→ Your instructions:
Copy out every line of the records in which "Rendered" can be found.
───── Data provided ─────
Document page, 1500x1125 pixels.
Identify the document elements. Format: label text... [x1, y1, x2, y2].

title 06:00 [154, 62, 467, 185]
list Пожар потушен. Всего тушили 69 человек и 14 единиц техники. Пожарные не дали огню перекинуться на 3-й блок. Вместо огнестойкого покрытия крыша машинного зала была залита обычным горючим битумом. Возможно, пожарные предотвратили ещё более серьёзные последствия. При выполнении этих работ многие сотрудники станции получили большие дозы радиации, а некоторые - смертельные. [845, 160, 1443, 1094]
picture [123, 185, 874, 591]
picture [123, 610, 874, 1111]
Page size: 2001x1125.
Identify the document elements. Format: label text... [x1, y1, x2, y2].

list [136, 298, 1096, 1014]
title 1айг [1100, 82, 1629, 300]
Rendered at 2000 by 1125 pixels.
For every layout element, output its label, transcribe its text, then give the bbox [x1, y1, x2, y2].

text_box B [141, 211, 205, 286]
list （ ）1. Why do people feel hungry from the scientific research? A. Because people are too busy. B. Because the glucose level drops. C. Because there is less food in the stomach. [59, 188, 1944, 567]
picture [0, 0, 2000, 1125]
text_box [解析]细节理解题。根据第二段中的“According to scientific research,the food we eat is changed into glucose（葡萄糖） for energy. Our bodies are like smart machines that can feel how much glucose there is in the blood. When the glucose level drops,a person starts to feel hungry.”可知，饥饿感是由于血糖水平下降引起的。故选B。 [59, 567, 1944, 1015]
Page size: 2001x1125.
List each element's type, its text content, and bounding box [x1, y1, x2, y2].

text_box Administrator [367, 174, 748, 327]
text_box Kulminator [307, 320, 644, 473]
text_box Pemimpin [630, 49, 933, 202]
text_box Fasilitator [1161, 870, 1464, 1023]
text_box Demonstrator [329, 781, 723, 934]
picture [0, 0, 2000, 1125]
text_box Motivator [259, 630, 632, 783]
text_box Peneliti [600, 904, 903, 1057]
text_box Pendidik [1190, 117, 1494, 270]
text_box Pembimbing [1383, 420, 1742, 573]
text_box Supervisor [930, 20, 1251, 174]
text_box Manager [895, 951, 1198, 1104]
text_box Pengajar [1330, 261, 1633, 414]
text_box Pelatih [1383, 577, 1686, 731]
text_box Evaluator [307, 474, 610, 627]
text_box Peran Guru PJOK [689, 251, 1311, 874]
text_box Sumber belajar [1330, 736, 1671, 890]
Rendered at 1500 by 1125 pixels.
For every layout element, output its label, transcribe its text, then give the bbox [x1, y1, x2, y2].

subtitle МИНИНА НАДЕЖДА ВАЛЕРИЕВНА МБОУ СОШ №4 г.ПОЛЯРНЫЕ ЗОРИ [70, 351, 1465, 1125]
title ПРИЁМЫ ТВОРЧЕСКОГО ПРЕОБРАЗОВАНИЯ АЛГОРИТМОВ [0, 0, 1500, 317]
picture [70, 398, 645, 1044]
─────
→ Exercise output:
Rendered at 2000 by 1125 pixels.
Rendered at 1500 by 1125 pixels.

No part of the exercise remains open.